In 1945, Arthur “Guitar Boogie” Smith recorded a guitar instrumental titled where he got his nickname “Guitar Boogie”. It was one of the first “hillbilly boogie” styles. The song sold about three million copies and reached widespread to audiences. It was the first guitar instrumental to reach the Billboard Country Charts and became the first to crossover in pop music. “Guitar Boogie” has been translated and recorded by many artists, including Alvino Rey and His Orchestra, Billy Vaughn, and Waddo & Charley. It is among the melodies talked about as the main record to influence rock and roll.
Guitar Boogie Style
“Guitar Boogie” is an uptempo twelve-bar boogie-style instrumental and is patterned after older boogie-woogie piano pieces. Smith performs the piano parts on guitar, alternating between boogie rhythmic patterns and soloing. Originally a jazz musician, Smith explained, “I guess I picked that [boogie-woogie] from Tommy Dorsey’s ‘Boogie Woogie’, ’cause I didn’t listen to country or blues, I listened to the big band in those days”.
When Smith first recorded “Guitar Boogie” in 1945, he recorded it with the Rambler Trio, Don Reno on rhythm guitar and Roy Lear on bass. There was little information on what type of guitar Smith used for the recording, several sources identify it as an acoustic guitar and others as an electric guitar. The piece was released under the name “the Rambler Trio featuring Arthur Smith” by the independent Super Disc Records label.

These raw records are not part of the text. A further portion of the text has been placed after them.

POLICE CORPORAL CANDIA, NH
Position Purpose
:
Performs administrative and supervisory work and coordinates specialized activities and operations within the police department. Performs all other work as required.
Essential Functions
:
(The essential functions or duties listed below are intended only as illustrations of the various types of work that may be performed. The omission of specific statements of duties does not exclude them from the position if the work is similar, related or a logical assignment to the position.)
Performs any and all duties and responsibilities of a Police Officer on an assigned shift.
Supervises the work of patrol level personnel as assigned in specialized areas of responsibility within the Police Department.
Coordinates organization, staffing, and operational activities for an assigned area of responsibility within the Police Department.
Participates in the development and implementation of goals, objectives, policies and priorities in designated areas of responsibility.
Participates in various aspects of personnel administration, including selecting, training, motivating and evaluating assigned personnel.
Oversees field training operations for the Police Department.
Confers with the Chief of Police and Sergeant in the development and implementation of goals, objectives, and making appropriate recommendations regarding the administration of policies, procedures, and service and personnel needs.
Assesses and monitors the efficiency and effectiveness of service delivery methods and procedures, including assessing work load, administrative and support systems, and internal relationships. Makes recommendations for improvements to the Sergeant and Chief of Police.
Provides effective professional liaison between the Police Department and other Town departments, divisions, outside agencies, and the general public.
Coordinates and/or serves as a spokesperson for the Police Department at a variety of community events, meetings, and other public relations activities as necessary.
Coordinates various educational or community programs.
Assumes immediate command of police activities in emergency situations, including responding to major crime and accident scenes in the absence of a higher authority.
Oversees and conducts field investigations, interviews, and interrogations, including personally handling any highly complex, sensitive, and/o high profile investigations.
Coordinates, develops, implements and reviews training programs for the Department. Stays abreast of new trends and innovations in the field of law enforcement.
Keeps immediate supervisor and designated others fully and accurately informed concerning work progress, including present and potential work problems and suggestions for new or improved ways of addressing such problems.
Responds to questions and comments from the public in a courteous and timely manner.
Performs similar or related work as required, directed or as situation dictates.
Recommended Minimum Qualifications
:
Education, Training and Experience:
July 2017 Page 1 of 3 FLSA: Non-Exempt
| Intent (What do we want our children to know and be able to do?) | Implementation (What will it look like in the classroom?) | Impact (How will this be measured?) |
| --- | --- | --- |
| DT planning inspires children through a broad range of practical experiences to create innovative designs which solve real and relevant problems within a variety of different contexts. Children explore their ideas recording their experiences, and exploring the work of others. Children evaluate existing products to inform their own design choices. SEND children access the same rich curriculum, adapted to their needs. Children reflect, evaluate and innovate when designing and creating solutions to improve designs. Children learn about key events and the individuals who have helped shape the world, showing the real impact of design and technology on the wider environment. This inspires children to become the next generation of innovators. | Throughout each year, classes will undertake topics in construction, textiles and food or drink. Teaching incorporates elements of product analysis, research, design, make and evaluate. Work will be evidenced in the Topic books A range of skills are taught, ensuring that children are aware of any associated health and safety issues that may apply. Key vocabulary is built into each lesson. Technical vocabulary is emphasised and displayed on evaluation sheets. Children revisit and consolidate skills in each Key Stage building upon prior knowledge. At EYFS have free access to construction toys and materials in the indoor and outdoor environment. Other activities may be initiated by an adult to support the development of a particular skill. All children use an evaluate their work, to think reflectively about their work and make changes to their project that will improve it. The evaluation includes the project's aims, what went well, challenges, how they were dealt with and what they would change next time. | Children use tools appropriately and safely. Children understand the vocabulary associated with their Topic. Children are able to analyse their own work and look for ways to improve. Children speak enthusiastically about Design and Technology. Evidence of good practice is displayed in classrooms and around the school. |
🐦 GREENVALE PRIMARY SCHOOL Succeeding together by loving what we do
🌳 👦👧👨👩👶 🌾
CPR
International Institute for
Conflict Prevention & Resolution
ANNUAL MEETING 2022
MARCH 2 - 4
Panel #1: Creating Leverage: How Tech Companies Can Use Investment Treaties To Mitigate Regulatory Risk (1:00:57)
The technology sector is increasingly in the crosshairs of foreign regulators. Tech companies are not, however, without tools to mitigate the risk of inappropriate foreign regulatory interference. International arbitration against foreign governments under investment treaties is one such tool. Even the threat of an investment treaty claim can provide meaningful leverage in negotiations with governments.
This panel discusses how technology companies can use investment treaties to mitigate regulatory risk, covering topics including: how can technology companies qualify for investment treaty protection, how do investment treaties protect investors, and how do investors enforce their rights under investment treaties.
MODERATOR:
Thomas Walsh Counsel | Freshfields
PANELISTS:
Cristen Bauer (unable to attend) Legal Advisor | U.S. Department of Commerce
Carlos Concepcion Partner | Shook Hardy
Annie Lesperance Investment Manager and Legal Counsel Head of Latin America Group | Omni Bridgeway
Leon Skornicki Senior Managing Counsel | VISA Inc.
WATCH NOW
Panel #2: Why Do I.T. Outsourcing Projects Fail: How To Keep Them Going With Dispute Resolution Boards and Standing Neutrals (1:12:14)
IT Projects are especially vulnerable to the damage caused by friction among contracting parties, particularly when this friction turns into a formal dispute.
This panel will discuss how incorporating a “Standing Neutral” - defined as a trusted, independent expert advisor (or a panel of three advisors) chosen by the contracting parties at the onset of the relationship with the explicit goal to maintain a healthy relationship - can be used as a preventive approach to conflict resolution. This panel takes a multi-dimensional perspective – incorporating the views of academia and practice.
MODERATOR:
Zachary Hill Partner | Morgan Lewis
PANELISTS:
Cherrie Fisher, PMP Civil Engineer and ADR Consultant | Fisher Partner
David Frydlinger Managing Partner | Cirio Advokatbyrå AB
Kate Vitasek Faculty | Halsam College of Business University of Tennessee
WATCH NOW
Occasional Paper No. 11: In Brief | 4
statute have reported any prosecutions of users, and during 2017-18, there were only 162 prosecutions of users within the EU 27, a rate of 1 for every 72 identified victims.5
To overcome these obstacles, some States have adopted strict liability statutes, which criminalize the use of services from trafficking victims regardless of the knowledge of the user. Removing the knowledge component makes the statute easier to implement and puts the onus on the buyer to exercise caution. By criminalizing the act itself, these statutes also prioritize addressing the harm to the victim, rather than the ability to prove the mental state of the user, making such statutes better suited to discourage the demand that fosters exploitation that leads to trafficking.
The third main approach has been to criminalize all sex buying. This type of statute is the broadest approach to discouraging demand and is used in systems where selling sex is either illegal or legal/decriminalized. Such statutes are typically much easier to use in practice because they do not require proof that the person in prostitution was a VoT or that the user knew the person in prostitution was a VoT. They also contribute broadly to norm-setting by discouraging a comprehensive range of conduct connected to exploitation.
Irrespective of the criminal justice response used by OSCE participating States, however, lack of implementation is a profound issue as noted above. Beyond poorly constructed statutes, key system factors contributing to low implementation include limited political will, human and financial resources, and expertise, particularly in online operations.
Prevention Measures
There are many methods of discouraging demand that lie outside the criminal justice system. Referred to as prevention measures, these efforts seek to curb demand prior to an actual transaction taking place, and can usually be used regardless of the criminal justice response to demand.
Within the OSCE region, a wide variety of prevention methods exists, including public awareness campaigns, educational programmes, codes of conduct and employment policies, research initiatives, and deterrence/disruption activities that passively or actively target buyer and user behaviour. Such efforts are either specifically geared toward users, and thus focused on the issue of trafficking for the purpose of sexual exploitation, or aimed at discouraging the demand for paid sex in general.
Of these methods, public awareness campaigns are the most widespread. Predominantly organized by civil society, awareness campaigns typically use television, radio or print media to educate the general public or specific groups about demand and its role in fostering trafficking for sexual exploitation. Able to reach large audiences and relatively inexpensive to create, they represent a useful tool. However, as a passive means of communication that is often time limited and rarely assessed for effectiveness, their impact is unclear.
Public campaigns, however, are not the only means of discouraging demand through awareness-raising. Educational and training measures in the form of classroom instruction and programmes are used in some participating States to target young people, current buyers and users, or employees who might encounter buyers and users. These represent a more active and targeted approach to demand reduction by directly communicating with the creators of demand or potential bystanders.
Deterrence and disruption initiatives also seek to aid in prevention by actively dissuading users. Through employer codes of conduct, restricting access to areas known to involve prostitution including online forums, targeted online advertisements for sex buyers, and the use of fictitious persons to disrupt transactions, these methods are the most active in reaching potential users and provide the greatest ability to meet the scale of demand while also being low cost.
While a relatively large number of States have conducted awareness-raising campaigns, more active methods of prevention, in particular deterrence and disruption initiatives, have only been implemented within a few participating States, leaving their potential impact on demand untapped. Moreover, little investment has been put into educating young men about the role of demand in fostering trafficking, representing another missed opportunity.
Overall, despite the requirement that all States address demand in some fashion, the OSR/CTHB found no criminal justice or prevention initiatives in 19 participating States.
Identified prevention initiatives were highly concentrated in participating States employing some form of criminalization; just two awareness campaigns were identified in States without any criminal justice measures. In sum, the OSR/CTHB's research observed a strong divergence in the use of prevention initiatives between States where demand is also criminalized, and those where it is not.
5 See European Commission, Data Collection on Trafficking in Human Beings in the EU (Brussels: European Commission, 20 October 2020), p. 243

In October 1948, MGM Records (which had purchased Super Disc and Smith’s contract) re-released the instrumental under the name “Arthur (Guitar Boogie) Smith and His Cracker-Jacks”. In 1949, “Guitar Boogie” re-emerged in the charts as is reached number 8 spot and stayed seven weeks on the Hot Country Songs chart and number 25 on the Billboard Hot 100 chart. As an early popular example of hillbilly boogie, it is a link between 1940s Western swing and honky-tonk and 1950s rockabilly.